GEOL 659. CURRENT TOPICS IN SEISMOLOGICAL RESEARCH 2-4 cr.
Topics in seismology including: seismic source characteristics; propagation
of elastic waves; crust, mantle and core structures; generation and propagation
of strong ground motions; synthetic seismograms; and discrimination between
human-made and natural seismic signals. Prerequisites: simultaneous or prior
coursework in seismology.
GEOL 677. FLUID INCLUSION GEOCHEMISTRY every other spring
Principles of phase equilibria involved in fluid inclusion research and
applications to geological problems. Operation of the fluid inclusion
heating-freezing stage. Individual projects. Prerequisites: geochemistry and
consent of instructor.
GEOL 678. CHEMICAL SEDIMENTS every other spring
Examination of major types of chemically precipitated sediments: alkaline
earth carbonates, evaporites, iron deposits, phosphates, cherts, clays and
zeolites. Modern environments in which chemical sediments form, and phase
equilibria in aqueous solutions, serve as guides for interpreting chemical and
depositional settings.
GEOL 679. DIAGENESIS every other spring
Diagenesis of sediments, including shales, sandstones, carbonates and
evaporites, emphasizing mineralogical-textural changes, chemistry of
sediment-water and rock-water interaction, and possible driving forces for
diagenetic processes. Case studies. Prerequisites: chemistry and sedimentology.

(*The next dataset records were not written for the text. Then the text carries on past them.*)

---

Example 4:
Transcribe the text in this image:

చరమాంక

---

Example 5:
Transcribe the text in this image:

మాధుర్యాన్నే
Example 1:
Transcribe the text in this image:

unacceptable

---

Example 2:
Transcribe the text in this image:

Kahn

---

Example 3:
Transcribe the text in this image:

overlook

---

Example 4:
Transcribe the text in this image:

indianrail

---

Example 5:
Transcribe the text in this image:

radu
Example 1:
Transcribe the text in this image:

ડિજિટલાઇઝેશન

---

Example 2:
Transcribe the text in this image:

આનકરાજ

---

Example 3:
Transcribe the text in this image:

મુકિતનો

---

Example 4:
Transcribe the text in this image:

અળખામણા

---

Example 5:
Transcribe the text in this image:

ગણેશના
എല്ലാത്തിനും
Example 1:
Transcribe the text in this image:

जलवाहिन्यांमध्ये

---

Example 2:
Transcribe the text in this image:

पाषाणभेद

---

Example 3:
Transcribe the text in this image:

GEOL 698. PRE-DISSERTATION RESEARCH -9 cr./sem.
Independent reading and/or research in preparation for comprehensive
examinations for admission to PhD candidacy, and/or preparation of dissertation
prospectus. Graded on S/U basis only.
GEOL 699. DISSERTATION 1-9 cr./sem.
Research for and preparation of dissertation. Graded on S/U basis only.
GEOL 700. CONTINUOUS REGISTRATION 1 cr./sem.
Required for maintenance of matriculated status in graduate program. No
credit toward graduate degree requirements.
GEOL 707. RESEARCH SKILLS 1-4 cr.
Development of research skills required within graduate programs. May not be
applied toward course credits for any graduate degree. Prerequisite: approval of
relevant graduate program directors or department chairs.